**Reading passage**:
We’ll dive into the details (and assumptions) of this later. But for the time being, just glance at the table below to understand the potential impact of saving vs. investing.

Example – Saver vs. Investor, who would you rather be?

Annual Contribution Amount Possible Long-term Average Annual Return After Inflation Total Value After 40 Years
Saver (Uses Savings Account) $5,000 1% – this is optimistic! $244,434
Investor (Invests in “Market”) $5,000 6% – this is conservative! $773,816

It’s not hard to see who comes out ahead in the above scenario. We’ll guide you through more detail on investing when the time is right. But if you’re nervous now, take stock (pun intended) of the following points:

  • The worst 15 year annualized return of the S&P 500 Index (a common benchmark for measuring the “Stock Market”), was a positive 3.7%. The best was 20%. 
  • A diversified portfolio of stocks (in the form of Index Funds), with low fees is one of the surest ways to let your money grow over the long-term. 
  • With Index Funds, Target Date Funds and other similar investing products, it has never been easier to achieve a broadly diversified portfolio – and your MoneySwell plan will help you easily learn how to do it.

Ways to Save & Invest for Retirement

There are typically four main ways people save and invest for their retirement. They include:

  • “The Market” – This is shorthand for people investing in publicly traded stocks and bonds. This is by far the most common way to “save” for retirement. We’ll talk about this in more detail in later tasks.
  • Real Estate – This could be a direct home, condo, or townhouse purchase that you use to generate rental income or sell for a greater value than you purchased it for years later.
  • Annuities – These are investments sold through insurance companies that offer a guaranteed income stream once the annuitization phase has been reached.
  • Direct Small Business Investing – You can work out an arrangement to invest in small, privately owned companies. This exposes you to a lot of risk but also creates the potential for outsized returns.

Of the four options above, future tasks in the MoneySwell Financial Priorities Action Plan will primarily focus on “The Market” option. The reason for this is A) it’s the most common way to save and invest for retirement, B) you can get started with only a few dollars, C) historically it has provided some of the best and most consistent returns on investment over longer time horizons. 

Conclusion – What do Do Now

Now that you have a generalized understanding of long-term retirement savings, you may be tempted to get started. However, if you have high-interest debt, consider prioritize paying that off before retirement savings. The reason is that carrying high-interest debt is likely to cost you more than what you could earn if you invested that money.

That being said, if you don’t have much high-interest debt or know you will pay it off within a short time horizon, you could consider starting a retirement account and investing a small amount (e.g. just $100) just to get the ball rolling while you’re thinking about it.

Like the eggs in this basket, an index fund is essentially a collection of stocks grouped into one container that you can purchase.

(We don’t recommend starting with individual stocks. Individual stocks carry too much risk – particularly when you still have high-interest debt to pay off. Instead, start with a broad market index fund, a target date fund or similar. Read more here.)

Finally, if you work for a company that will match some portion of your retirement account contributions, this can also be a good reason to invest (at least a little) even if you have high-interest debt. The reason is that this “match” is literally free money and it can potentially make up for additional interest costs you will be charged by paying down your debt a little more slowly than you otherwise would. But the catch is that to get the “free money” you have to put in some of your own money first.

**Exercise instructions**: Retype the part of the retirement savings passage between "There are typically" and "for outsized returns.", inclusive. The listing that follows is separate material and has no connection to the retirement savings passage.

**Supplied material**:
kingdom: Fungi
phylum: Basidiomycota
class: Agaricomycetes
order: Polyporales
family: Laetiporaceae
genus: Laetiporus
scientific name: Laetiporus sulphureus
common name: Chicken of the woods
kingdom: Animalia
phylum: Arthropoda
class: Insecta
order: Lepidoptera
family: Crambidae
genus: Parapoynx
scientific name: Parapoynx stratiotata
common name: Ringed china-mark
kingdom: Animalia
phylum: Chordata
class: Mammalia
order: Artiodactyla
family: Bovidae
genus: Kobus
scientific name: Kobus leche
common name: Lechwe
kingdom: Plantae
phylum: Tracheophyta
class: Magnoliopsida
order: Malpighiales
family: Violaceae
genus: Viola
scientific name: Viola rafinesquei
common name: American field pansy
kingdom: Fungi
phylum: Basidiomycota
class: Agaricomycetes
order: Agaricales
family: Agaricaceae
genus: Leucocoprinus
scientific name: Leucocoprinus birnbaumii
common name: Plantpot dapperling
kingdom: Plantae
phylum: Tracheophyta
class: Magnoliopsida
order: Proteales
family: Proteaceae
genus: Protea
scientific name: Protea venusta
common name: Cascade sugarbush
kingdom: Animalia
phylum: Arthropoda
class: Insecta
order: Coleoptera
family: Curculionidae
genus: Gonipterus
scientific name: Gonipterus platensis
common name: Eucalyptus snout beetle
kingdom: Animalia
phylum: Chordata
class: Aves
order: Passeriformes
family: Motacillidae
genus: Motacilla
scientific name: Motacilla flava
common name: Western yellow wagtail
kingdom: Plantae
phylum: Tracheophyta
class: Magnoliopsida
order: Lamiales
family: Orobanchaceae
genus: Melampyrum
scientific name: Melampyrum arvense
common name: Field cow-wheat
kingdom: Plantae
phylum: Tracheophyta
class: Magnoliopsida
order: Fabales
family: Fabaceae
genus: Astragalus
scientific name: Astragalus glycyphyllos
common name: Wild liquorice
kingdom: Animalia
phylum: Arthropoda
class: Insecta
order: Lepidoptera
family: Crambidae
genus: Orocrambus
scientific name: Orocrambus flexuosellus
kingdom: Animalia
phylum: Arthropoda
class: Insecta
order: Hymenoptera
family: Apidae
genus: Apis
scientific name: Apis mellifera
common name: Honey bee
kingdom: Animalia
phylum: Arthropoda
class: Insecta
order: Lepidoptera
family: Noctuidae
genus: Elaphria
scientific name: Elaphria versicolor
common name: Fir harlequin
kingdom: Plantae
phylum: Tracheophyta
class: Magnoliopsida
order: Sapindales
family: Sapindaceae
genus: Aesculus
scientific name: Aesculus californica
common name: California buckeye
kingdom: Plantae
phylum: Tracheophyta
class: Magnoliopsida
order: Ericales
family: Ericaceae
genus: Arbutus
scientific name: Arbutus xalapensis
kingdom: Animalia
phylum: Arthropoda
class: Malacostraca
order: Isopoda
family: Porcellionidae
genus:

**Written answer**:
There are typically four main ways people save and invest for their retirement. They include:

  • “The Market” – This is shorthand for people investing in publicly traded stocks and bonds. This is by far the most common way to “save” for retirement. We’ll talk about this in more detail in later tasks.
  • Real Estate – This could be a direct home, condo, or townhouse purchase that you use to generate rental income or sell for a greater value than you purchased it for years later.
  • Annuities – These are investments sold through insurance companies that offer a guaranteed income stream once the annuitization phase has been reached.
  • Direct Small Business Investing – You can work out an arrangement to invest in small, privately owned companies. This exposes you to a lot of risk but also creates the potential for outsized returns.